■ Your instructions
Leave out the images and return all the data word for word.

■ Entries supplied
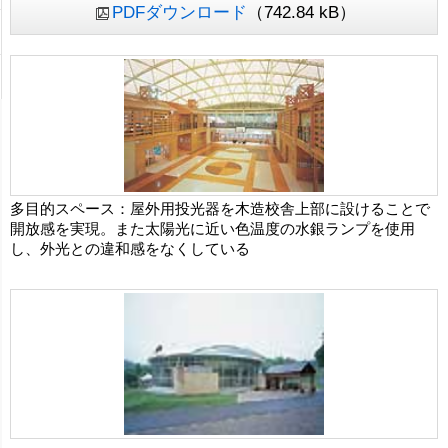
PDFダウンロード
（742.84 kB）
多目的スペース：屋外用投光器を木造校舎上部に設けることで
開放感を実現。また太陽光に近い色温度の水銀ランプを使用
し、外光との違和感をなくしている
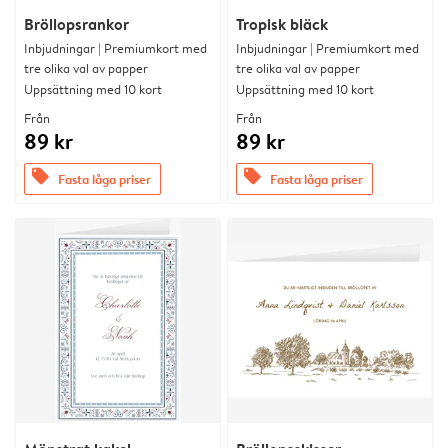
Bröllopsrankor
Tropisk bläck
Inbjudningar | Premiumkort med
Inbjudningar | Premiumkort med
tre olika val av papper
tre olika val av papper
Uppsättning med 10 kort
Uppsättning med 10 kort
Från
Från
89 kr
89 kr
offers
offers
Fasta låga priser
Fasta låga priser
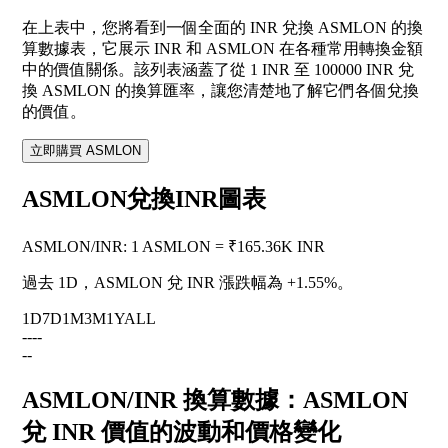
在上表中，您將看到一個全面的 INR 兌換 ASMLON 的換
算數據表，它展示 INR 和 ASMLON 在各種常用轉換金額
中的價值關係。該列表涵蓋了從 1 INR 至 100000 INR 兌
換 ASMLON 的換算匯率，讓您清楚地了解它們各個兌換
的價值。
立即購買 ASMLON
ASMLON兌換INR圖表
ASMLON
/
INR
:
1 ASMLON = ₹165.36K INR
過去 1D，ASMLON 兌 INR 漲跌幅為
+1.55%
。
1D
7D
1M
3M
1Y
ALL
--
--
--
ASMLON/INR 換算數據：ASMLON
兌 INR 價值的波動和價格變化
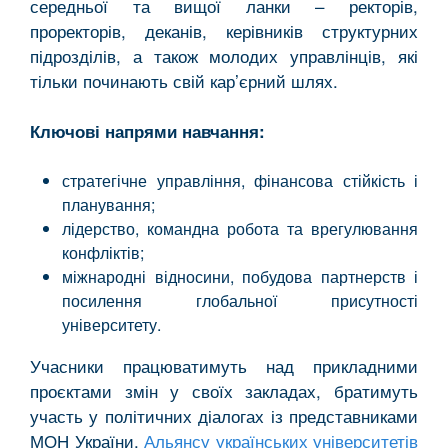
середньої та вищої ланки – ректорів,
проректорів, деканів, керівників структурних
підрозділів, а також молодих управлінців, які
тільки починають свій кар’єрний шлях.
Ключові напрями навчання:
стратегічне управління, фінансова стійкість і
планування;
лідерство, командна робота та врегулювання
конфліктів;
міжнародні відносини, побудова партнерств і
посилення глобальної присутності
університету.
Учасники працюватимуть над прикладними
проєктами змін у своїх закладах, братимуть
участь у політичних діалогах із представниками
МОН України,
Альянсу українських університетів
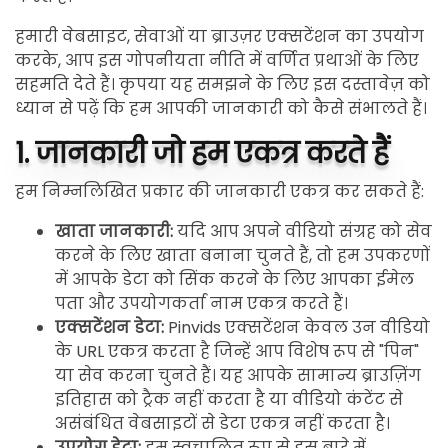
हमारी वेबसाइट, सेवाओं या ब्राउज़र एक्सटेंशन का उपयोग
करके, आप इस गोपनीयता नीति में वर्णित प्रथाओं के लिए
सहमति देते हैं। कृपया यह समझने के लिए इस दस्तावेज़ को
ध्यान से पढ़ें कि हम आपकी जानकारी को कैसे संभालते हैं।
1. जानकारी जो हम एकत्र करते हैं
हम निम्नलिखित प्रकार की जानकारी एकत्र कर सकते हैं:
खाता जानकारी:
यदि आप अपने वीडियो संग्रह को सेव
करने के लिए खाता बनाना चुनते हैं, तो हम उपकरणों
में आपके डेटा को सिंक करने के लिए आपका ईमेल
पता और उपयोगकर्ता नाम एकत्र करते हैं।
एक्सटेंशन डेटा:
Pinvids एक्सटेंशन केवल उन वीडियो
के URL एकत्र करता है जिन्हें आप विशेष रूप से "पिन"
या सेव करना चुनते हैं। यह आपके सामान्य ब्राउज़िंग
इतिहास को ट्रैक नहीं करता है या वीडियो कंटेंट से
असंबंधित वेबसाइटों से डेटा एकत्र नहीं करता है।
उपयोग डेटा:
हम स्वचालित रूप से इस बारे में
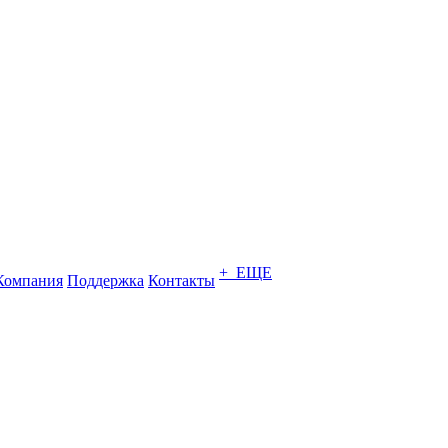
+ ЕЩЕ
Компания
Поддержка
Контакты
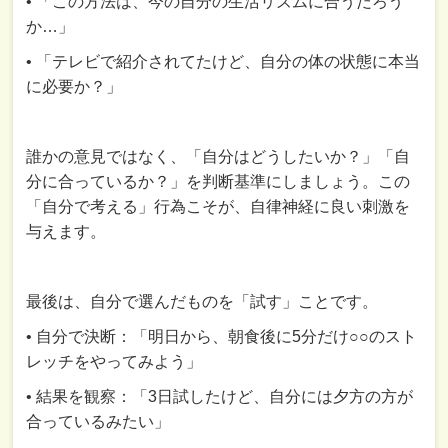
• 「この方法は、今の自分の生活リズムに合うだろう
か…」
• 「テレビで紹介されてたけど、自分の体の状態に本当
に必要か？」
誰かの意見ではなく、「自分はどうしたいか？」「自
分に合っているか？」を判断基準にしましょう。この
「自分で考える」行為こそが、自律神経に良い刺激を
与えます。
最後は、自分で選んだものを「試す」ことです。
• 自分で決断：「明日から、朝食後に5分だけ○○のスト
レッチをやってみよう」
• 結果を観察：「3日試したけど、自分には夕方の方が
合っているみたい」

■ Expected output
PDFダウンロード
（742.84 kB）
多目的スペース：屋外用投光器を木造校舎上部に設けることで
開放感を実現。また太陽光に近い色温度の水銀ランプを使用
し、外光との違和感をなくしている
Bröllopsrankor
Tropisk bläck
Inbjudningar | Premiumkort med
Inbjudningar | Premiumkort med
tre olika val av papper
tre olika val av papper
Uppsättning med 10 kort
Uppsättning med 10 kort
Från
Från
89 kr
89 kr
offers
offers
Fasta låga priser
Fasta låga priser
在上表中，您將看到一個全面的 INR 兌換 ASMLON 的換
算數據表，它展示 INR 和 ASMLON 在各種常用轉換金額
中的價值關係。該列表涵蓋了從 1 INR 至 100000 INR 兌
換 ASMLON 的換算匯率，讓您清楚地了解它們各個兌換
的價值。
立即購買 ASMLON
ASMLON兌換INR圖表
ASMLON
/
INR
:
1 ASMLON = ₹165.36K INR
過去 1D，ASMLON 兌 INR 漲跌幅為
+1.55%
。
1D
7D
1M
3M
1Y
ALL
--
--
--
ASMLON/INR 換算數據：ASMLON
兌 INR 價值的波動和價格變化
середньої та вищої ланки – ректорів,
проректорів, деканів, керівників структурних
підрозділів, а також молодих управлінців, які
тільки починають свій кар’єрний шлях.
Ключові напрями навчання:
стратегічне управління, фінансова стійкість і
планування;
лідерство, командна робота та врегулювання
конфліктів;
міжнародні відносини, побудова партнерств і
посилення глобальної присутності
університету.
Учасники працюватимуть над прикладними
проєктами змін у своїх закладах, братимуть
участь у політичних діалогах із представниками
МОН України,
Альянсу українських університетів
हमारी वेबसाइट, सेवाओं या ब्राउज़र एक्सटेंशन का उपयोग
करके, आप इस गोपनीयता नीति में वर्णित प्रथाओं के लिए
सहमति देते हैं। कृपया यह समझने के लिए इस दस्तावेज़ को
ध्यान से पढ़ें कि हम आपकी जानकारी को कैसे संभालते हैं।
1. जानकारी जो हम एकत्र करते हैं
हम निम्नलिखित प्रकार की जानकारी एकत्र कर सकते हैं:
खाता जानकारी:
यदि आप अपने वीडियो संग्रह को सेव
करने के लिए खाता बनाना चुनते हैं, तो हम उपकरणों
में आपके डेटा को सिंक करने के लिए आपका ईमेल
पता और उपयोगकर्ता नाम एकत्र करते हैं।
एक्सटेंशन डेटा:
Pinvids एक्सटेंशन केवल उन वीडियो
के URL एकत्र करता है जिन्हें आप विशेष रूप से "पिन"
या सेव करना चुनते हैं। यह आपके सामान्य ब्राउज़िंग
इतिहास को ट्रैक नहीं करता है या वीडियो कंटेंट से
असंबंधित वेबसाइटों से डेटा एकत्र नहीं करता है।
उपयोग डेटा:
हम स्वचालित रूप से इस बारे में
+ ЕЩЕ
Компания
Поддержка
Контакты
• 「この方法は、今の自分の生活リズムに合うだろう
か…」
• 「テレビで紹介されてたけど、自分の体の状態に本当
に必要か？」
誰かの意見ではなく、「自分はどうしたいか？」「自
分に合っているか？」を判断基準にしましょう。この
「自分で考える」行為こそが、自律神経に良い刺激を
与えます。
最後は、自分で選んだものを「試す」ことです。
• 自分で決断：「明日から、朝食後に5分だけ○○のスト
レッチをやってみよう」
• 結果を観察：「3日試したけど、自分には夕方の方が
合っているみたい」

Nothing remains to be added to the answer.